Olivier Py / Capture Youtube interview OPSIS
Olivier Py aura marqué quelques institutions prestigieuses, et tenté sans succès d’en intégrer d’autres : parmi ses plus beaux titres, on n’oubliera pas son passage au très prisé théâtre de l’Odéon de 2007 à 2012, puis son long mandat à Avignon, entre 2013 et 2022. Une expérience qui s’est terminée sur un spectacle dont la longueur et l’excentricité avait quelque peu divisé la critique.
Après le clap de fin du Festival, Olivier Py avait brigué la tête du Théâtre National de Strasbourg, mais il avait été devancé par Caroline Guiela NGuyen. Py s’était également tourné vers la Comédie de Genève et l’Opéra Comique de Paris, sans plus de succès. Mais c’est finalement une autre institution – et non des moindres – qui a choisi de s’adjoindre les talents du metteur en scène.
Olivier Py s’est exprimé sur sa nomination dans un communiqué diffusé par le Théâtre du Châtelet : « Ce théâtre magnifique a toujours été cher à mon coeur. Il est le symbole d’une intelligence festive, ouverte à tous, son histoire est riche de chefs-d’oeuvre, son héritage est une inspiration. » Ce haut lieu de la culture artistique mondiale a en effet plus d’une fois été la scène de bouleversements de l’univers musical. Pour ne citer qu’une des révolutions dont il a été le témoin : l’incroyable danse aux accents primitifs de L’Après-midi d’un Faune du grand Nijinski.
Pourtant, la reprise en main du Théâtre constitue aussi un défi à relever : depuis le départ de Ruth MacKenzie en 2020, l’établissement, géré par son codirecteur Thomas Lauriot jusqu’à juillet dernier, attendait de retrouver une tête pensante qui lui confère une orientation claire dans la programmation et la direction artistique.

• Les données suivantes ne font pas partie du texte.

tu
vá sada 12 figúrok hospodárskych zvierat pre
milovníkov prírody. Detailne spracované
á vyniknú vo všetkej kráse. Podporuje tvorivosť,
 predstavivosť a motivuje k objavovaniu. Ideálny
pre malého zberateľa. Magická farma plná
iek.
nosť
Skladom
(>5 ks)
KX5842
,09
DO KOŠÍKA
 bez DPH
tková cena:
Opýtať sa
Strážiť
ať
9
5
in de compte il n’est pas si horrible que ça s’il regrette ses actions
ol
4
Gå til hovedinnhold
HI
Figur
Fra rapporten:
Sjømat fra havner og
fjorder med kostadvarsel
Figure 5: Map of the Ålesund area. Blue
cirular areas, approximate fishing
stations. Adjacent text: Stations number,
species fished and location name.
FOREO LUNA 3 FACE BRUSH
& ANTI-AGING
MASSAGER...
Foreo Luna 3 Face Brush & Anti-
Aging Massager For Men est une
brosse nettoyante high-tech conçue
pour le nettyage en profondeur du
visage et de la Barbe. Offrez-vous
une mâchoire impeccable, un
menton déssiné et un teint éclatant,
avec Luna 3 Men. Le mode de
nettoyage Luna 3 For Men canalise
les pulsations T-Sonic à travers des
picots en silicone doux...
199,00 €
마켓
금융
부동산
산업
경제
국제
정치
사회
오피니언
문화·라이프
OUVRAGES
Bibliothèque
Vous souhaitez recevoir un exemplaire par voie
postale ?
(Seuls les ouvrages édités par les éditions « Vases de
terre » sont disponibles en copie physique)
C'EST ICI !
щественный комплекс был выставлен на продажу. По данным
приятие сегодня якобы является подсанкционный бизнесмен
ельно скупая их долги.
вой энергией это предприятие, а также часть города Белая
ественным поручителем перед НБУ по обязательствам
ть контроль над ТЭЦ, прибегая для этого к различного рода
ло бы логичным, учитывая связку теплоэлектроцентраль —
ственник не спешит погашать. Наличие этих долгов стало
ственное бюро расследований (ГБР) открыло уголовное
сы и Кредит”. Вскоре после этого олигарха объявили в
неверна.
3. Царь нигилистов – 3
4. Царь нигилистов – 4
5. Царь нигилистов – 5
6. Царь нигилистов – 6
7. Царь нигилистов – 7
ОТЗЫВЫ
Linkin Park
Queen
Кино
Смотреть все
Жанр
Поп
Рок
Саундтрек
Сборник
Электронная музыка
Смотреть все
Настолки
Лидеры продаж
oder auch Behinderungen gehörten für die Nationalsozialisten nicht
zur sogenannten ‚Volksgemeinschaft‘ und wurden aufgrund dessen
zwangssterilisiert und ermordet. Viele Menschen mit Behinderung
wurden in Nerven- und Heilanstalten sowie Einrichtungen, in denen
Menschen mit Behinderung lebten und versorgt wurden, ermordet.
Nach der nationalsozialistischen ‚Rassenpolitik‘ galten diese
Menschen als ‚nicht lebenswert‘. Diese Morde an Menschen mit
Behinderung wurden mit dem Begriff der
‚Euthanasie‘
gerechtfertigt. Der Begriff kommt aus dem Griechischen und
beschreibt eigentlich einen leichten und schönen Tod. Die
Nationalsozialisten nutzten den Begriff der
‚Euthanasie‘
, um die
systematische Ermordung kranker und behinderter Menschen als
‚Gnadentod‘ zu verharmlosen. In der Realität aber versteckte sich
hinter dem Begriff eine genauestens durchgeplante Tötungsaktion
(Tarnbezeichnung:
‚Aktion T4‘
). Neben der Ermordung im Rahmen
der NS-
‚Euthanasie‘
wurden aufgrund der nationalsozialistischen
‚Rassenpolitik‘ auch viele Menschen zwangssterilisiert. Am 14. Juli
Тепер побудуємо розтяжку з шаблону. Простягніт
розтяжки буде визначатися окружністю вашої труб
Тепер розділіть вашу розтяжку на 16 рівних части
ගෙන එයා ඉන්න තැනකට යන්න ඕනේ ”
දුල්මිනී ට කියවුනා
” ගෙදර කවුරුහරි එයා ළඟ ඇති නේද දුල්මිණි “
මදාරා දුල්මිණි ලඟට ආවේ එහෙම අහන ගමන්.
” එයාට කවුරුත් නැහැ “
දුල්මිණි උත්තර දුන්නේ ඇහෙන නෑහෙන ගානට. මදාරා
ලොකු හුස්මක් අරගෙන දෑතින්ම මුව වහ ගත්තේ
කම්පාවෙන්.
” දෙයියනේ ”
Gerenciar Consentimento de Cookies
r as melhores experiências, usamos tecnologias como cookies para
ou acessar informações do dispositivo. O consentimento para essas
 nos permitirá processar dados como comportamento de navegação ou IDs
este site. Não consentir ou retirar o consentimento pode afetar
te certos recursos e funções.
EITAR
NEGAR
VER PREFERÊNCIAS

Le théâtre du Châtelet est géré par la Mairie de Paris, qui a donc procédé à la nomination d’Olivier Py. Si Anne Hidalgo a twitté que cette nomination était une « promesse d’audace, de joie, de surprises et d’impertinence », Olivier Py devra tout d’abord se confronter au déficit financier colossal que connaît l’institution, malgré un taux de remplissage des salles quasi plein. Mais ce n’est pas cette perspective plus pragmatique qui a provoqué la discorde.
Alice Coffin, élue écologiste, a exprimé publiquement un avis plus qu’opposé à l’élection d’Olivier Py, soulignant sur les réseaux sociaux le caractère selon elle arbitraire et sexiste de la nomination d’un homme, quand deux autres personnages – féminins – étaient pressentis, et tout aussi expérimentés que l’ancien directeur du Festival d’Avignon : Valérie Chevalier, directrice de l’Opéra de Montpellier, et Sandra Martins, à la tête du Carreau du Temple.
Riposte de Carine Rolland, adjointe au Maire : « Olivier Py a été nommé à une majorité écrasante ». Après les remous suscités par le choix d’Olivier Py, reste à voir comment répondra l’artiste par son implication et sa créativité à la tête d’un théâtre qui a vu passer des morceaux d’anthologie du théâtre et de la danse.